The Lords have issued a wake-up call to those living in a field of broadband dreams
The House of Lords call for the UK government to prioritise equal broadband access for all over superfast speeds for a slim majority should be a wake-up call to policymakers all over the globe.
For several years, Informa Telecoms & Media has warned that certain quarters’ growing obsession over Mbps risks obscuring the wider debate about how governments and regulators can foster a broadband market that truly benefits all of society.
In short, politicians’ fears that the UK will somehow be “left behind” by nations with networks capable of delivering speeds of 100Mbps or more, such as Japan and South Korea, have eclipsed the very real problem of those served poorly – or not at all – by the free market for broadband services.
The major flaw in their thinking is that no one really knows exactly how superfast speeds will benefit nations and citizens. Despite the fact that well over a hundred million homes are now subscribed to next-generation services, no applications that truly require the speeds only these new networks can provide have emerged.
The counter-argument is that such applications will undoubtedly emerge, much as those that take advantage of ever-growing home computer power have. Or at the very least, people will begin streaming more video, download more games and use more existing applications at the same time. Build it and they will come, if you will.
Leaving aside the questionable wisdom of basing a multi-billion dollar critical infrastructure on a notion that was widely popularised by a movie about a man who hears voices telling him to build a baseball pitch, there is yet another flaw in this part of argument.
Our research has shown that there’s much more to fostering an Internet market than just bandwidth, such as the vibrancy of local content markets and cultural factors.
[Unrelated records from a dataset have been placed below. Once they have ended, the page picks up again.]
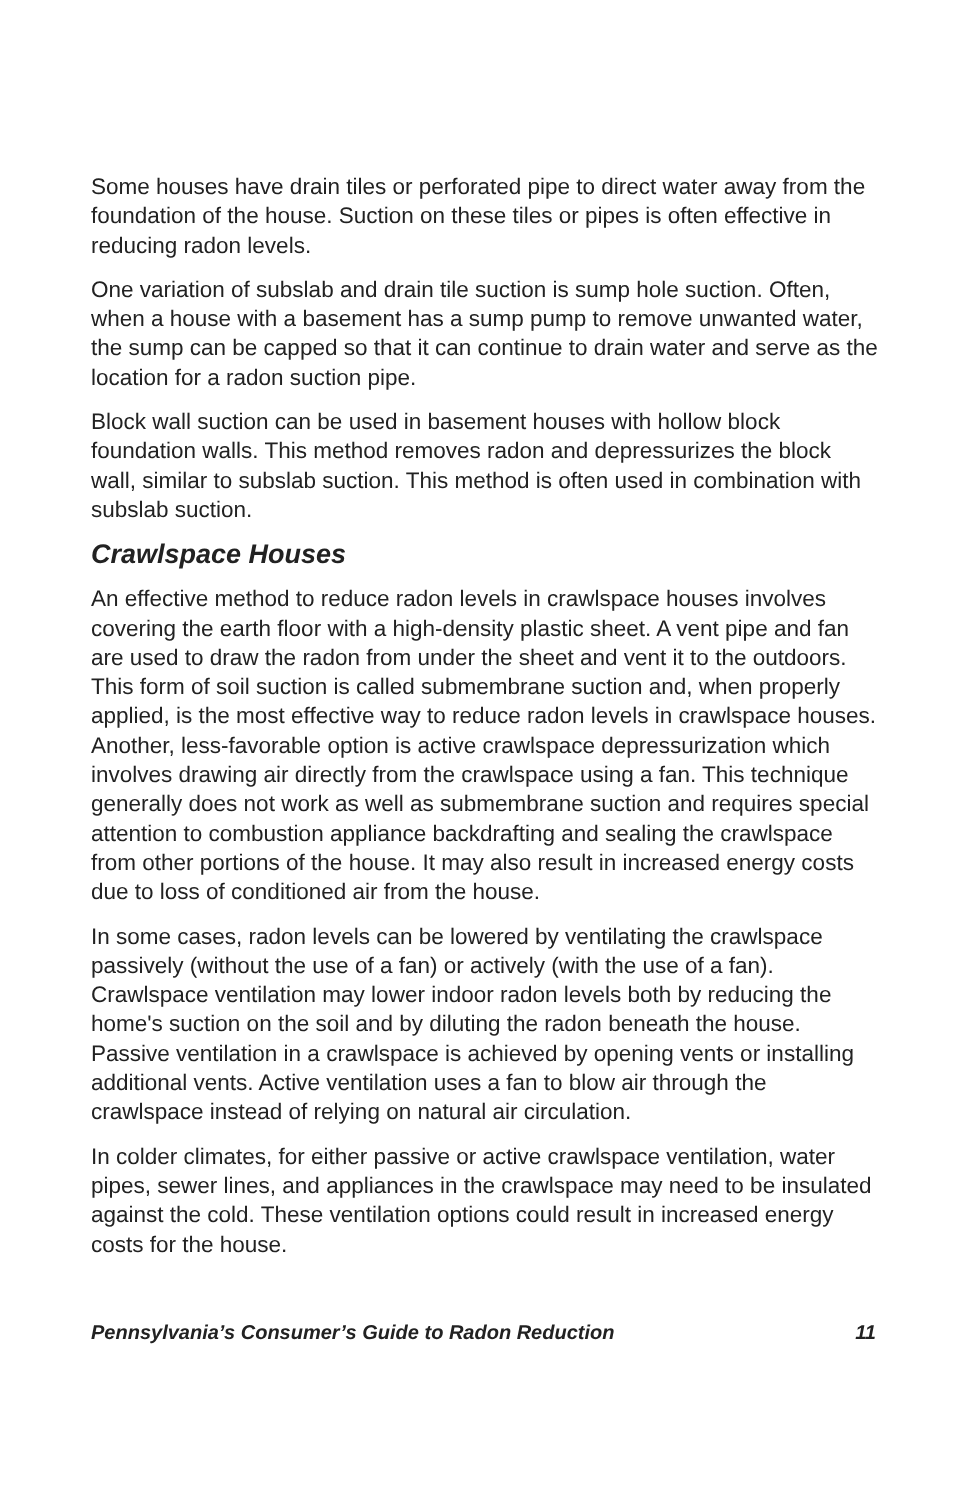Some houses have drain tiles or perforated pipe to direct water away from the foundation of the house. Suction on these tiles or pipes is often effective in reducing radon levels.
One variation of subslab and drain tile suction is sump hole suction. Often, when a house with a basement has a sump pump to remove unwanted water, the sump can be capped so that it can continue to drain water and serve as the location for a radon suction pipe.
Block wall suction can be used in basement houses with hollow block foundation walls. This method removes radon and depressurizes the block wall, similar to subslab suction. This method is often used in combination with subslab suction.
Crawlspace Houses
An effective method to reduce radon levels in crawlspace houses involves covering the earth floor with a high-density plastic sheet. A vent pipe and fan are used to draw the radon from under the sheet and vent it to the outdoors. This form of soil suction is called submembrane suction and, when properly applied, is the most effective way to reduce radon levels in crawlspace houses. Another, less-favorable option is active crawlspace depressurization which involves drawing air directly from the crawlspace using a fan. This technique generally does not work as well as submembrane suction and requires special attention to combustion appliance backdrafting and sealing the crawlspace from other portions of the house. It may also result in increased energy costs due to loss of conditioned air from the house.
In some cases, radon levels can be lowered by ventilating the crawlspace passively (without the use of a fan) or actively (with the use of a fan). Crawlspace ventilation may lower indoor radon levels both by reducing the home's suction on the soil and by diluting the radon beneath the house. Passive ventilation in a crawlspace is achieved by opening vents or installing additional vents. Active ventilation uses a fan to blow air through the crawlspace instead of relying on natural air circulation.
In colder climates, for either passive or active crawlspace ventilation, water pipes, sewer lines, and appliances in the crawlspace may need to be insulated against the cold. These ventilation options could result in increased energy costs for the house.
Pennsylvania’s Consumer’s Guide to Radon Reduction 11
For example, the average Internet user in the UK generates nearly a third more Internet traffic than their counterparts in Japan, despite the fact that tens of millions of homes in Japan are subscribed to 100Mbps services.
In other words, build it and they won’t necessarily come.
As such, ensuring equality of access seems a much more laudable goal than competing in meaningless global contest based on Mbps alone. While average Internet usage in the UK is above those of a number of its peers, you can be sure it’s much lower for those poorly served by broadband today. The UK government’s current policy risks translating and even widening this gap to a next-generation world.
Whether the Lords’ counter-proposals are workable is another matter. The report proposes one single strategy for investment in open access “middle mile” hubs for the whole of the country, as opposed to today’s plan to rely on BT to deliver next-generation “last mile” networks to the first two-thirds of households and a mix of public/private partnership for the final third.
Various models similar to the Lords’ proposals exist, but are either unproven, struggling, or would not easily translate to the UK market. In addition, BT looks increasingly likely to mop up any use any available public funds to extend its next-generation network to the final third, as we predicted before the funding was announced (corporate subscription required).
Don’t get me wrong – I’m not against innovation or challenging the status quo. We’ve identified – and analysed – a number of examples in markets worldwide. But nothing in the Lords’ report and the UK today changes our view that the market will continue on its current lines, ultimately resulting in a next-generation infrastructure largely owned and operated by the former state-owned monopoly, BT.